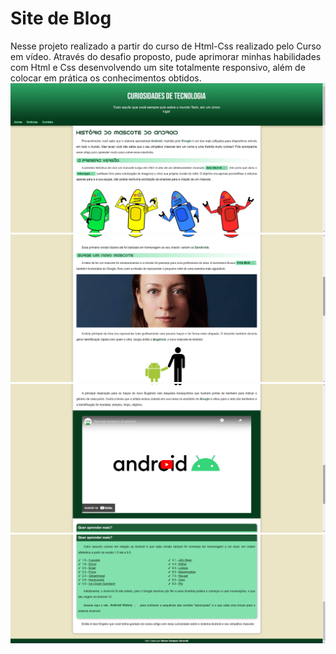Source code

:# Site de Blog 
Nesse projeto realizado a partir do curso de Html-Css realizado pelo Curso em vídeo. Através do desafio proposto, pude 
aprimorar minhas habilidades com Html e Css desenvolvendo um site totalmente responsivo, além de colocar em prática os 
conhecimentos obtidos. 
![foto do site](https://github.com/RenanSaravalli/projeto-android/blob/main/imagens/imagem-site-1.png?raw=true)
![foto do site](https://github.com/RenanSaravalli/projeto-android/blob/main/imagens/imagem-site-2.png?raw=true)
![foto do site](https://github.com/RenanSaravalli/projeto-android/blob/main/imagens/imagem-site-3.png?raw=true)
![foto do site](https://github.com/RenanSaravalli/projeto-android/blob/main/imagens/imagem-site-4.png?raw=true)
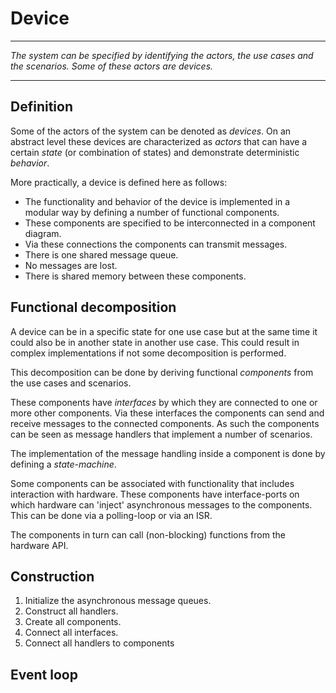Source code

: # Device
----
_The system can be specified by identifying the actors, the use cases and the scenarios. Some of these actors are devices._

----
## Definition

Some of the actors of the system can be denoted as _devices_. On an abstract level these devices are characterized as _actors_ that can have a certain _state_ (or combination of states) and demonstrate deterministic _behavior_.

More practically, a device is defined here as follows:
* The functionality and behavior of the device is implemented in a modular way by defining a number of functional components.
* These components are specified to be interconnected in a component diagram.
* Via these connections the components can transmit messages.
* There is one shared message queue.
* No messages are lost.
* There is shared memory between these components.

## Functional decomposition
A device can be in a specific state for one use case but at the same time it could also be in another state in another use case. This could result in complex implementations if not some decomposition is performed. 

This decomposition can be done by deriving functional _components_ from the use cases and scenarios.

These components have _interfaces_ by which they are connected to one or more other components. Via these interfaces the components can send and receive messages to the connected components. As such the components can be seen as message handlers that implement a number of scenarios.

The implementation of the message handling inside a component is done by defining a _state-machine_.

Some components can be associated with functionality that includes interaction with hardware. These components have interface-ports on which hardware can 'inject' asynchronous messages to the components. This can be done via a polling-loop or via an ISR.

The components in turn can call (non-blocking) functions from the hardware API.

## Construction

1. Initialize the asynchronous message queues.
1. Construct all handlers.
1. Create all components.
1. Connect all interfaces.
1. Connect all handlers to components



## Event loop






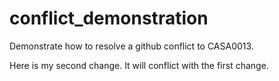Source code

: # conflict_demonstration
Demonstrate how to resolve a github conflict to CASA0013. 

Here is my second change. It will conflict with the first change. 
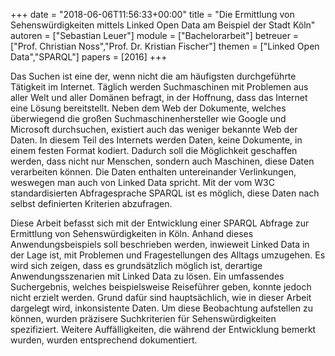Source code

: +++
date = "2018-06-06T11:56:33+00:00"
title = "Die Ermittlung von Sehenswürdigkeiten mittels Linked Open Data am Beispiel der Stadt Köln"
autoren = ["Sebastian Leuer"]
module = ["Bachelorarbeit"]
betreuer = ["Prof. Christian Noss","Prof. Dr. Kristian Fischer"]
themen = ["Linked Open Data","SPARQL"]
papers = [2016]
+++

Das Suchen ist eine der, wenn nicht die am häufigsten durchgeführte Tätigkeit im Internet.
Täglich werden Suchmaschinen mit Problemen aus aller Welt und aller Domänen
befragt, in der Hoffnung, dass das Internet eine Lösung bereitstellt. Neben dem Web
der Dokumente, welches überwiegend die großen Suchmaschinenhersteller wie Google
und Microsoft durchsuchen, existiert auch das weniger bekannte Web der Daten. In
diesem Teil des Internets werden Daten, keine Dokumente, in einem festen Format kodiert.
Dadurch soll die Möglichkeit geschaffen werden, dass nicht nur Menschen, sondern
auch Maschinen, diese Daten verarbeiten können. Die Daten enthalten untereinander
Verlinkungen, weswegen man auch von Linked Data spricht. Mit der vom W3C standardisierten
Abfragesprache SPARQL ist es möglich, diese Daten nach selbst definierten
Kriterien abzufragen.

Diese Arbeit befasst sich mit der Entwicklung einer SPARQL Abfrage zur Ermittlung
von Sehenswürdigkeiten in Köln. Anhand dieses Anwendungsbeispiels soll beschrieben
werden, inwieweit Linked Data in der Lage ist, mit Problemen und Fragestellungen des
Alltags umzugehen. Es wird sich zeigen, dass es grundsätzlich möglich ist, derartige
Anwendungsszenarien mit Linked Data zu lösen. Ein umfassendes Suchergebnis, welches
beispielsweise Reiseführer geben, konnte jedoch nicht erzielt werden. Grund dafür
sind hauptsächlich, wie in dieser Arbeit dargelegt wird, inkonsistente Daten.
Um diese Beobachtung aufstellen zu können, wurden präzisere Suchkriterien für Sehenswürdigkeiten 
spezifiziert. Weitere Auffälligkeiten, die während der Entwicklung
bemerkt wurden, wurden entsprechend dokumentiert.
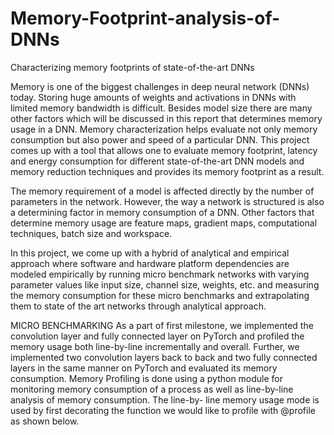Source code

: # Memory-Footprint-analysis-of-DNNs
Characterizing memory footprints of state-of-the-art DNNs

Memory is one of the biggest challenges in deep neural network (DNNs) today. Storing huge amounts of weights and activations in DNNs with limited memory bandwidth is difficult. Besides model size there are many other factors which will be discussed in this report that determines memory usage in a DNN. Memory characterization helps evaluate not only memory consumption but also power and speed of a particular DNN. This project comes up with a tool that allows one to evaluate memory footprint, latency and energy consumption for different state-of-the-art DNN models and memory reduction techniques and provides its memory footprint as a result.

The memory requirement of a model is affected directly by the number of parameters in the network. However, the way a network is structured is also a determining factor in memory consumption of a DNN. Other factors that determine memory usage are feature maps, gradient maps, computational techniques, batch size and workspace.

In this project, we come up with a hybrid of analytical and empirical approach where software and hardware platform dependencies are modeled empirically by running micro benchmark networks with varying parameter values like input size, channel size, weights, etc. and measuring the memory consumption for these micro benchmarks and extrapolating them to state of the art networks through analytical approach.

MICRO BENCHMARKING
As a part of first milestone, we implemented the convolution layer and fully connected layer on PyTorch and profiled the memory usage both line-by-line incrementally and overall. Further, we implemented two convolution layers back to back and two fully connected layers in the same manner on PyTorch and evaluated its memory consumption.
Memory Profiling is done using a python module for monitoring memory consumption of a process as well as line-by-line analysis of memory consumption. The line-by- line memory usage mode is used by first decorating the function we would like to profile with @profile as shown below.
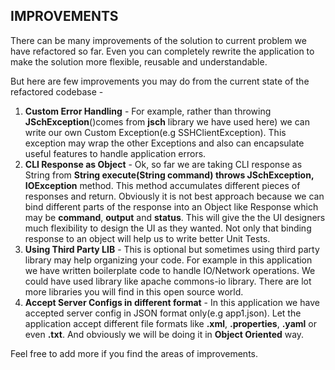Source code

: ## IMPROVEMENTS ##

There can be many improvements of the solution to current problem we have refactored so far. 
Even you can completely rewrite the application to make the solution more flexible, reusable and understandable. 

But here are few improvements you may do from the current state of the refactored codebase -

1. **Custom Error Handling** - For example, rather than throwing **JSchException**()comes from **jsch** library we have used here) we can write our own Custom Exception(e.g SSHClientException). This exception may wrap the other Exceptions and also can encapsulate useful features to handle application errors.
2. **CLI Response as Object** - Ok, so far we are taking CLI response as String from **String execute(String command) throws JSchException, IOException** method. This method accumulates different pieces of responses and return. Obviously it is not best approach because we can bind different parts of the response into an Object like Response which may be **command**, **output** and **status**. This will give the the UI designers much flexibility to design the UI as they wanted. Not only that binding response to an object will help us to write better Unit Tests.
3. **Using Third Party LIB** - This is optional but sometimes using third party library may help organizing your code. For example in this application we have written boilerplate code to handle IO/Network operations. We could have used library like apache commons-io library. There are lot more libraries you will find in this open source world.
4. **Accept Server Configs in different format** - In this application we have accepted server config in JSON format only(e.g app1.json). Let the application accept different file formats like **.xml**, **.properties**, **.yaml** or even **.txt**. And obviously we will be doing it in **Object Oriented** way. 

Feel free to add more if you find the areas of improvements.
* * *
Brief.
Lines above with "wurden" in them are the ones to copy.

Task result.
Um diese Beobachtung aufstellen zu können, wurden präzisere Suchkriterien für Sehenswürdigkeiten 
bemerkt wurden, wurden entsprechend dokumentiert.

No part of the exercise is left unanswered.